___ ТЕКСТ
Сейчас не время и не место разбираться, какие течения общественно-политической мысли преобладали в тогдашнем Моссовете и какие бури бушевали в политической жизни столицы, да и России в целом. Важно иное: передача рычагов власти от "либерально-идеологического" (здесь важна не смысловая характеристика тогдашнего московского руководства, а именно сущностная, то есть операциональная) к "хозяйственному" - была в высшей мере оправданной. Москва истосковалась по нормальному управляющему. Ведь до этого во главе городского руководства почти два десятилетия стояли бесцветный партийный чиновник Гришин и завхоз Промыслов. Псевдополитические деятели типа Гавриила Попова не только не умели, но и не могли превратить свой политический капитал, завоеванный в демократической битве перестройки, в капитал менеджерский. Отсюда неслучайной выглядит добровольная отставка Г.Попова в пользу быстро поднимавшегося управленческого таланта Ю.Лужкова.
В чем было неоспоримое преимущество Юрия Михайловича? Да в том, что на фоне политиканствующих "лидеров демократии" он начал практическую работу: взял под контроль повседневное функционирование городского хозяйства, стал выстраивать систему финансирования городского бюджета, для чего применил весь тот набор инструментов, который использовали назначенные или даже избранные губернаторы по всей Руси Великой.
Другое дело, что иных из тех, кто эти инструменты использовал, уж нет, а те, кто этими инструментами злоупотреблял, - уже далече... Но факт остается фактом: Юрию Михайловичу удалось "заморозить" ту схему отношений, которая возникла на ранних стадиях становления молодой российской государственности после распада СССР. И не просто заморозить, но сохранить и использовать ее на протяжении почти полутора десятилетий.
Что это дало городу и что от него отняло? Конечно, дало это известный эффект использования административного ресурса: все финансовые структуры "urbi et orbi" были "выстроены" под главного городского начальника (точнее, под контролируемые им бизнес-структуры). Это дало и свой экономический эффект: концентрация финансовых ресурсов в рамках одной "территории-корпорации" с помощью "своих" банков, переориентация потоков денег, в том числе налоговых поступлений, в бюджет города, надзор (не без пользы для "надзирающих") за жилищным и офисным строительством в столице. Но главным следствием оказалось формирование политико-экономического клана, который взял под свой контроль все без исключения проявления экономической активности на данной территории.
______
___ МАТЕРИАЛ
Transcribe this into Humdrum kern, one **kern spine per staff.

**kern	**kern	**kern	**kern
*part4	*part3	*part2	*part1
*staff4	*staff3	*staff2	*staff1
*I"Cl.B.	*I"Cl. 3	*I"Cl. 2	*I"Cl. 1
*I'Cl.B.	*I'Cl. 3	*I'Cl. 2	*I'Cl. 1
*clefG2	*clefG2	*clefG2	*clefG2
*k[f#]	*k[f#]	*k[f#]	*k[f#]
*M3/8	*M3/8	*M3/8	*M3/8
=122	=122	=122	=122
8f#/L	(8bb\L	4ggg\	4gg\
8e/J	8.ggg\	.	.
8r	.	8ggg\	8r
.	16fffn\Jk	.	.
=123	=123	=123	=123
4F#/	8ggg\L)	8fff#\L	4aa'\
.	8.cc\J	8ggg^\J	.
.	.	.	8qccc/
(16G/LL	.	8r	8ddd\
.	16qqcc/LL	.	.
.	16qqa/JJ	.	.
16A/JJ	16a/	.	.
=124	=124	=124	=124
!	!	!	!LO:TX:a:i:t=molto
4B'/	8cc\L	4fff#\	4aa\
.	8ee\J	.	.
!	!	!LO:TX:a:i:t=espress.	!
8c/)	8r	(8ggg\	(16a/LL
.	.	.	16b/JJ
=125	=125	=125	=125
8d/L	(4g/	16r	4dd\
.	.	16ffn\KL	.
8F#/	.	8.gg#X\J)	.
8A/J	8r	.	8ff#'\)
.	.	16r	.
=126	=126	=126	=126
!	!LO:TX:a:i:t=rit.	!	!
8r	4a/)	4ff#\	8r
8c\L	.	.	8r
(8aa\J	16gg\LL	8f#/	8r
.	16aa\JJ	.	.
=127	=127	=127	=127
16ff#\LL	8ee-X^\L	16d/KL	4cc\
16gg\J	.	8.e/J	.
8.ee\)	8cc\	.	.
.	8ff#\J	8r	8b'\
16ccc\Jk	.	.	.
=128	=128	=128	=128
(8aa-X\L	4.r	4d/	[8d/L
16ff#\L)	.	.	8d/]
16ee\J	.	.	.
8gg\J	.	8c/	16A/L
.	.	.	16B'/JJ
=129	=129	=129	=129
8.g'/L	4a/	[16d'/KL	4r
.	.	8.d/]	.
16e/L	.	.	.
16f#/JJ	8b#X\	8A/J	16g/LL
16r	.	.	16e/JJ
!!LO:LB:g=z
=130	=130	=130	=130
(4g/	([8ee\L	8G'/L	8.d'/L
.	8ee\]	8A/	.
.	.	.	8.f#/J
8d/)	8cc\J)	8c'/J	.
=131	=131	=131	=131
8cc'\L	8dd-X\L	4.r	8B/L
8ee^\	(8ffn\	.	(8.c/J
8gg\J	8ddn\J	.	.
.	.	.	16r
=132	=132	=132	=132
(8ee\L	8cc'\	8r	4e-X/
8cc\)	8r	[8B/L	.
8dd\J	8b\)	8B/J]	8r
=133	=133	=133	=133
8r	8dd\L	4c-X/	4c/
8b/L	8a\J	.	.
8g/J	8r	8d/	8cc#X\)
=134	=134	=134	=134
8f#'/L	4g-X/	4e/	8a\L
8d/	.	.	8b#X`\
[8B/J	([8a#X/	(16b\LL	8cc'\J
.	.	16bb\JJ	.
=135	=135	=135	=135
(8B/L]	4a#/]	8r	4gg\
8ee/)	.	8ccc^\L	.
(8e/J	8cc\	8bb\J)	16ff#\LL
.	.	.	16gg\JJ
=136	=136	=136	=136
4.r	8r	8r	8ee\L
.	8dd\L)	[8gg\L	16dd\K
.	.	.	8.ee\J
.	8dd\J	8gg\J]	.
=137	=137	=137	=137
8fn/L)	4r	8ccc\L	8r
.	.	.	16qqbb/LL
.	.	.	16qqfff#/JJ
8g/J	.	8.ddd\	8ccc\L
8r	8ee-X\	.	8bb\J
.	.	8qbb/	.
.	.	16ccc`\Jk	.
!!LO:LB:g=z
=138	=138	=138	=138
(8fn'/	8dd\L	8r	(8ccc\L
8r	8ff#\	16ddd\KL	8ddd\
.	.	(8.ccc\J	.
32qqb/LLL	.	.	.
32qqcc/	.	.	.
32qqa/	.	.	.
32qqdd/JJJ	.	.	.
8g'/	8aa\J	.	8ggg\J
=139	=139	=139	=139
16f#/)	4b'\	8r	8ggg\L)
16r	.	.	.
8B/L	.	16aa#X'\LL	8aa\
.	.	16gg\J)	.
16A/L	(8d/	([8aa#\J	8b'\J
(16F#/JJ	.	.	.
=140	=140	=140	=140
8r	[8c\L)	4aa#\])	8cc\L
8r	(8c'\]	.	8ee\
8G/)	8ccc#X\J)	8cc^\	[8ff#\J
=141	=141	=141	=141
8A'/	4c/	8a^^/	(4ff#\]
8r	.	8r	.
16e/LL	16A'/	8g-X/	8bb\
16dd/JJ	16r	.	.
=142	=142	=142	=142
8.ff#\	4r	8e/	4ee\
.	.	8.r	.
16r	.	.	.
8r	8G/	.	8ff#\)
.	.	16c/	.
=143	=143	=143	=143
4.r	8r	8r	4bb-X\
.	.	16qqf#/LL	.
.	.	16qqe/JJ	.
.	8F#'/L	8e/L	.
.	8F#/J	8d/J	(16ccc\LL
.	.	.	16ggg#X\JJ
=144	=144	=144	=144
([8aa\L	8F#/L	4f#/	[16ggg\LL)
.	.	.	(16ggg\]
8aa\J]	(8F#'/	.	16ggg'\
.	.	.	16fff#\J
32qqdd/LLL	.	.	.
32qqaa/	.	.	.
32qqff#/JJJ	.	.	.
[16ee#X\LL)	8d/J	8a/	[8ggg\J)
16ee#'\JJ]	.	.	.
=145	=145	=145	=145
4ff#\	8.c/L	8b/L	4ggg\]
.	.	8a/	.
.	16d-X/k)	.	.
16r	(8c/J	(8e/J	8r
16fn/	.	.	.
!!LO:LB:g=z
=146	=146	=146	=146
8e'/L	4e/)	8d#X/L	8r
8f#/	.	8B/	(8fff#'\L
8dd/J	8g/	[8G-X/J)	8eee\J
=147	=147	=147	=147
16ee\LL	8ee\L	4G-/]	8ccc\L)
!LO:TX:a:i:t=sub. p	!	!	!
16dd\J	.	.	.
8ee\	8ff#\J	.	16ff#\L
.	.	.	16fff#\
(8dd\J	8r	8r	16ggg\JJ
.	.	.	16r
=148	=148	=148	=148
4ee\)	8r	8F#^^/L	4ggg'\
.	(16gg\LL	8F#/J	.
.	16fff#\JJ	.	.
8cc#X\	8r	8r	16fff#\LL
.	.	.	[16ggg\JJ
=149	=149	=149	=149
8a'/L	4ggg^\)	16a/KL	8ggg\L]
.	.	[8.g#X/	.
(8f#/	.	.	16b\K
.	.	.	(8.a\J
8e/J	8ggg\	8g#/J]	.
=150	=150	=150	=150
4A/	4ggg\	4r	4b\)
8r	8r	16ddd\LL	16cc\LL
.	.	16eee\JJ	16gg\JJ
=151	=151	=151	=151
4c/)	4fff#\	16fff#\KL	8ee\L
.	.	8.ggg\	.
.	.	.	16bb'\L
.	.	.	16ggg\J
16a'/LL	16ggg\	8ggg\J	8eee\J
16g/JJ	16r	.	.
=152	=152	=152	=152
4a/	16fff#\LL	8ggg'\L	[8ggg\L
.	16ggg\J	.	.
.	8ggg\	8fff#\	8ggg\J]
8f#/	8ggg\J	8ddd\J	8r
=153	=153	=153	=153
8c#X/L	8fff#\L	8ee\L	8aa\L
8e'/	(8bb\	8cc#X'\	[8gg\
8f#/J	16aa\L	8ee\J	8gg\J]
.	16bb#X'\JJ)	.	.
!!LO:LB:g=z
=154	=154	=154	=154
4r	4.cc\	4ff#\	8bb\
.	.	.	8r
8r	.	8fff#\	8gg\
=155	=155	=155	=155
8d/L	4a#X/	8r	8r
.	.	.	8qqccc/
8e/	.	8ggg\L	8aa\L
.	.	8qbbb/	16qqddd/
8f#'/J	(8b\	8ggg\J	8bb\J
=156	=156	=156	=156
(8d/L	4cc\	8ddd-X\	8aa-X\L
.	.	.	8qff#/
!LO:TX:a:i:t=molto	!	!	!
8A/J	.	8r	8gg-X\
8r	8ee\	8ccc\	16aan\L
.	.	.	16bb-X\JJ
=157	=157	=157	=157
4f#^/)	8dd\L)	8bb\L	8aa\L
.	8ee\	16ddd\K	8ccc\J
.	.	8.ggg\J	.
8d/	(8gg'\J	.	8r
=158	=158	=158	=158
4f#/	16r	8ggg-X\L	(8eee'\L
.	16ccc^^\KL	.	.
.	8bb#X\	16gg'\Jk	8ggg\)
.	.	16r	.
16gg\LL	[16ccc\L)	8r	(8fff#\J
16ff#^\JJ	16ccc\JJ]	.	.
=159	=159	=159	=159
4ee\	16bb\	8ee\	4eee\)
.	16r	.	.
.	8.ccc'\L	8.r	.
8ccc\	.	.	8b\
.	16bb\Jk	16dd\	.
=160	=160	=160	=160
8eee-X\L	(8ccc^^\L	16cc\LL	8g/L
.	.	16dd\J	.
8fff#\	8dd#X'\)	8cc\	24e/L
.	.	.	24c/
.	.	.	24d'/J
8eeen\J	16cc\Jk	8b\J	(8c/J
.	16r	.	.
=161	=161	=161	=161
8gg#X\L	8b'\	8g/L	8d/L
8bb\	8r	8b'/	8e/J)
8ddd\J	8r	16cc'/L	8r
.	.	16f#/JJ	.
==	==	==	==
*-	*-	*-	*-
______
___ МАТЕРИАЛ
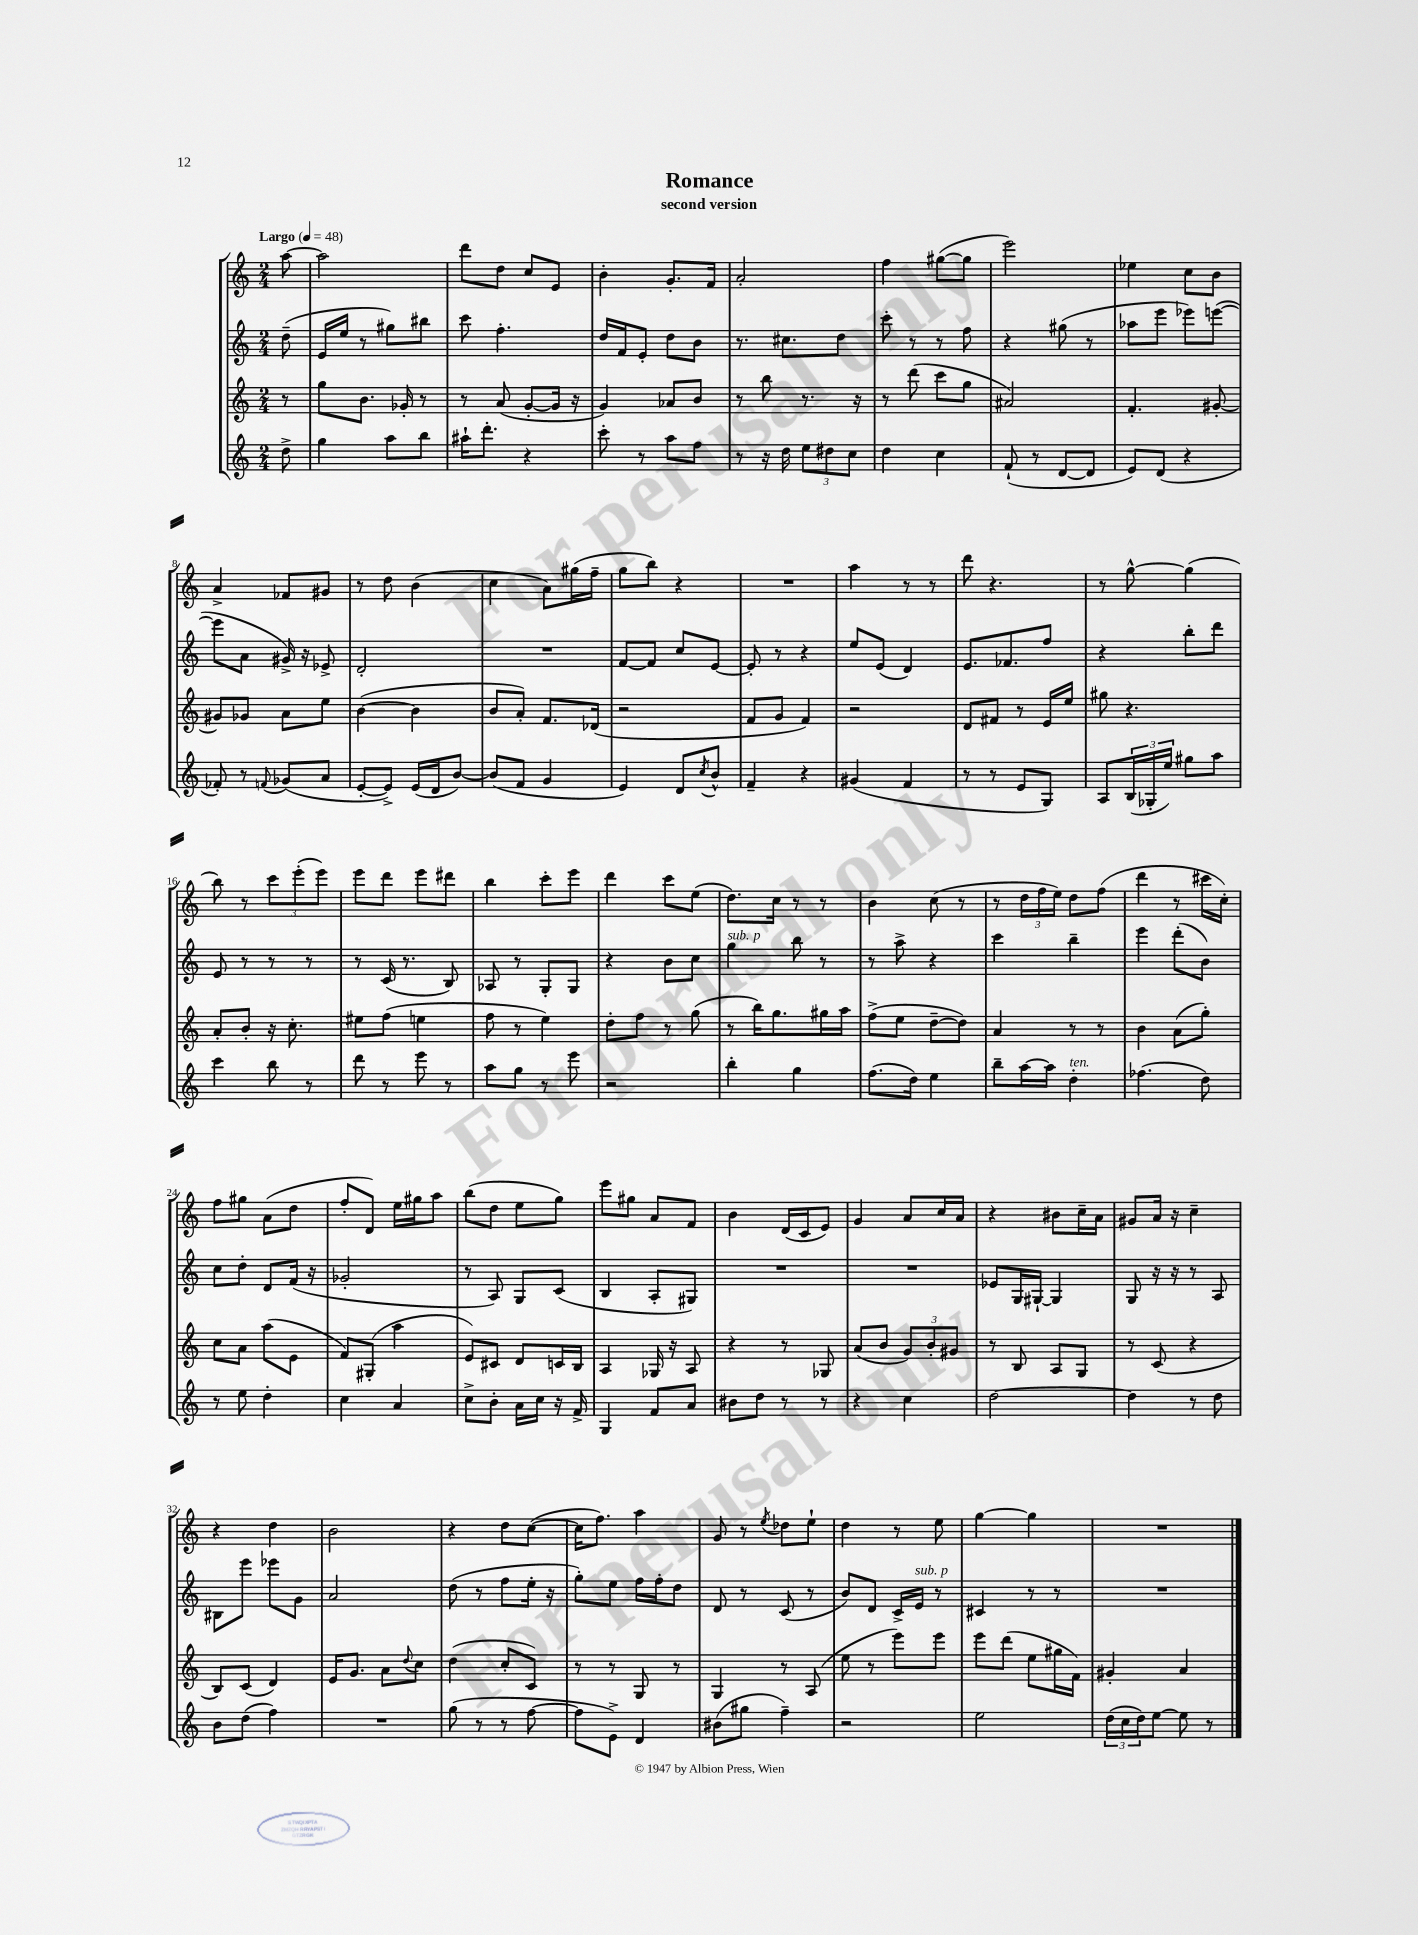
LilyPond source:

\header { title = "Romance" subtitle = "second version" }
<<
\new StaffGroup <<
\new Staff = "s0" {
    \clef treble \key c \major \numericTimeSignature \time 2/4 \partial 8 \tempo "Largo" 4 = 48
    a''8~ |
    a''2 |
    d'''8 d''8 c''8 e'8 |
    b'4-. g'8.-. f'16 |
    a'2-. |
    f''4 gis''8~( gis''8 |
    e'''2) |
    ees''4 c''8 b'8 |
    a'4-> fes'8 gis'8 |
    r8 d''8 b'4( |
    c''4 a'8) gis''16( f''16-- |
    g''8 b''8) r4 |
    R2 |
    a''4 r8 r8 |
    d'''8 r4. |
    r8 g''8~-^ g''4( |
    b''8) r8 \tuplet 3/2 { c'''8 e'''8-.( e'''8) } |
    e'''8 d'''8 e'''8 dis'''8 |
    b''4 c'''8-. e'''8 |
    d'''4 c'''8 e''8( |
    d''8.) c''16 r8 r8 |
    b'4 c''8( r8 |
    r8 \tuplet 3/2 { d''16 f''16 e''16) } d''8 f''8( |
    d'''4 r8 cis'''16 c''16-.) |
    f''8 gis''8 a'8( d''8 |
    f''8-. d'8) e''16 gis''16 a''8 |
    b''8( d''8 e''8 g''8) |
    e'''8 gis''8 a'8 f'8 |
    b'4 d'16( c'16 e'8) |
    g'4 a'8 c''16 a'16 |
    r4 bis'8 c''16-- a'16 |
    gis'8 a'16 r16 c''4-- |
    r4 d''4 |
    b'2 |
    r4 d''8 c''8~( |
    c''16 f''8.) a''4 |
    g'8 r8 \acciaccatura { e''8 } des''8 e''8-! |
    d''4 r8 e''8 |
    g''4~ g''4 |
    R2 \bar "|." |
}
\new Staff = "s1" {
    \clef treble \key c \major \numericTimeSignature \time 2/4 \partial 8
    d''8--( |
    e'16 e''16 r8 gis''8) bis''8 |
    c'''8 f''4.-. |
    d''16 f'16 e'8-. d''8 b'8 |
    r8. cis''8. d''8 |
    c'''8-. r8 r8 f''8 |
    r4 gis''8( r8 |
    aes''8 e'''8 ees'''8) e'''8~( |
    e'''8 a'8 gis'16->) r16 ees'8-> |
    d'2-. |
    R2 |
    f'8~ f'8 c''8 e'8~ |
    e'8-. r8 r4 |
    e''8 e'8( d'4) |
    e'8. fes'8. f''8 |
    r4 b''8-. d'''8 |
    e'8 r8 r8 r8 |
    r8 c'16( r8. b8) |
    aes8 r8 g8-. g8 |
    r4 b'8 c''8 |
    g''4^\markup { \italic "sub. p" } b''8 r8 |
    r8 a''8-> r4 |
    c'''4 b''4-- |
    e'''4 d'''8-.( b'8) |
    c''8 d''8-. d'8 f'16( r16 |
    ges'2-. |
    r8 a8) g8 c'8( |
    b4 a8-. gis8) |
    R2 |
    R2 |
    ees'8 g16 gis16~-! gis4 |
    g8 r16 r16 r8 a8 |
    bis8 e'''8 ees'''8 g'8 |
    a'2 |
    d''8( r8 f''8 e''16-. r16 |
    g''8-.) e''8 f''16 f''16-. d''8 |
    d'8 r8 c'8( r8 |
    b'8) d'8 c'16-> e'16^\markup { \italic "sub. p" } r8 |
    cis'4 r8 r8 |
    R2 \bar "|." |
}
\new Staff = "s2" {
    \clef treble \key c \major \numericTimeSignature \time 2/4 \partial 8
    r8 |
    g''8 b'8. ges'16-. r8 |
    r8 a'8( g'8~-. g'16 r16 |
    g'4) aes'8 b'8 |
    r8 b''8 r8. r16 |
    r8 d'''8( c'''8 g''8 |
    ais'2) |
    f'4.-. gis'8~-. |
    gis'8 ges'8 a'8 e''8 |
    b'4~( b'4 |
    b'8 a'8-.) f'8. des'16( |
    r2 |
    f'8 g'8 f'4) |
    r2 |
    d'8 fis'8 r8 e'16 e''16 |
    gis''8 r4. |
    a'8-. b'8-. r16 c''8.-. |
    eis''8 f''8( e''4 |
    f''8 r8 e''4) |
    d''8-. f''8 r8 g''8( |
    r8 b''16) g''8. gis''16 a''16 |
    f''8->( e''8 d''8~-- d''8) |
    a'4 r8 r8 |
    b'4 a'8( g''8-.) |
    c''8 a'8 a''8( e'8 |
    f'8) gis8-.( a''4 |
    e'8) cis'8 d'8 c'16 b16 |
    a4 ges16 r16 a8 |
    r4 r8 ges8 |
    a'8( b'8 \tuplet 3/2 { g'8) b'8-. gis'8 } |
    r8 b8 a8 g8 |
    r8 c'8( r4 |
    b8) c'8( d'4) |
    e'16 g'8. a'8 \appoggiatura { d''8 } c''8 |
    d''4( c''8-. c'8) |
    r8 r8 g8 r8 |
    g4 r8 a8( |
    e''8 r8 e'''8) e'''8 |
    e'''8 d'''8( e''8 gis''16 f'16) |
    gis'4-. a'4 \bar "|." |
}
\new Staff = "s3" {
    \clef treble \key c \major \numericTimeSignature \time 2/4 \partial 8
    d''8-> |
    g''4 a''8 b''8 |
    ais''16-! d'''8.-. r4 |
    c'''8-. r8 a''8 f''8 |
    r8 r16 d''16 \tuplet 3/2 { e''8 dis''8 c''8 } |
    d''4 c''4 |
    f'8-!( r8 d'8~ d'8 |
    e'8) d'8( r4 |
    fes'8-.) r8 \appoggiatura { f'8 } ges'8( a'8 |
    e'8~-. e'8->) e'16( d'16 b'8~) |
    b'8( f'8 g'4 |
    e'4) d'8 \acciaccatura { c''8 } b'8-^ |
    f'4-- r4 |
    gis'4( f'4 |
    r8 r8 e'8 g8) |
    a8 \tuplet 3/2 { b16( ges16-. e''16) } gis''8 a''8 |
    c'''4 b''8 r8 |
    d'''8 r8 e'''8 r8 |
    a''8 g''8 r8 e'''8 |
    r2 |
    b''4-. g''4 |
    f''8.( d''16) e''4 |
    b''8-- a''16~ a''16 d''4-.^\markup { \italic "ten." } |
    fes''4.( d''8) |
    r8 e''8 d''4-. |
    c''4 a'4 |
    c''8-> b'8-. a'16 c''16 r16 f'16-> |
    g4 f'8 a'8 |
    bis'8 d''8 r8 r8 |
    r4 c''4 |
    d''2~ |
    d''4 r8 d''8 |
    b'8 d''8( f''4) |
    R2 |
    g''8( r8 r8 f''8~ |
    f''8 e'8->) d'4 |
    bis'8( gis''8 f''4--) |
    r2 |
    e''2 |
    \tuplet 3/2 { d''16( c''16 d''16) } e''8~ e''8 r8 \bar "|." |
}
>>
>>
______
- [ЗАДАНИЕ]:
Продолжите текст о руководстве Москвой при Лужкове, начав сразу после его последнего предложения. Этот материал никак не связан с текстом.

- [ОТВЕТ]:
Историки, надеюсь, выстроят реальную картину того, как все это происходило, что представит значительный интерес - причем не только академический, но и сугубо практический. Однако нас в данном случае интересует не механизм овладения экономическими ресурсами, а прежде всего политическая эволюция. Точнее, политический феномен так называемой "московской модели", или "московской философии", 90-х. В самом деле в экономике и политике переходного периода, который переживала в эти годы Россия, в регионах страны выкристаллизовались несколько типов управленческого поведения. В каждом случае это были способы восстановления и поддержания управляемости региона в условиях несовершенства и неполноты законодательной базы, административной и кадровой неразберихи, идеологической путаницы. Где-то упор был сделан на реанимацию и консервацию старых советских методов администрирования, где-то занялись не всегда основательным и успешным поощрением институциональных преобразований на базе либерального тренда, где-то просто приватизировали власть, отдав ее под "крышу" криминала.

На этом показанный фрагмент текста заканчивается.